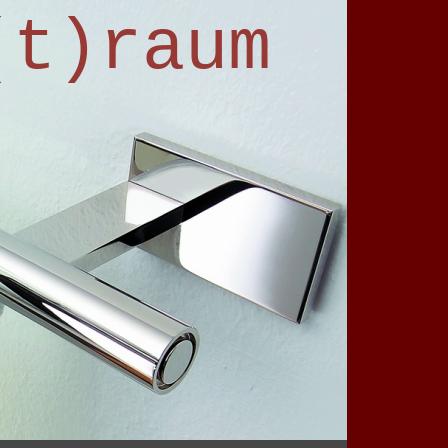
(t)raum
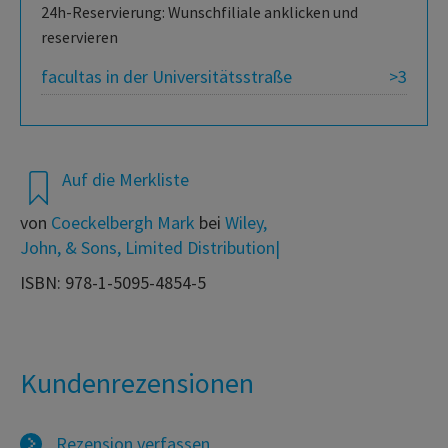
24h-Reservierung: Wunschfiliale anklicken und
reservieren
facultas in der Universitätsstraße
>3
Auf die Merkliste
von
Coeckelbergh Mark
bei
Wiley,
John, & Sons, Limited Distribution|
ISBN: 978-1-5095-4854-5
Kundenrezensionen
Rezension verfassen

**Try it**
Transcribe all the records above word for word, without their images.

**Written solution**
(t)raum
24h-Reservierung: Wunschfiliale anklicken und
reservieren
facultas in der Universitätsstraße
>3
Auf die Merkliste
von
Coeckelbergh Mark
bei
Wiley,
John, & Sons, Limited Distribution|
ISBN: 978-1-5095-4854-5
Kundenrezensionen
Rezension verfassen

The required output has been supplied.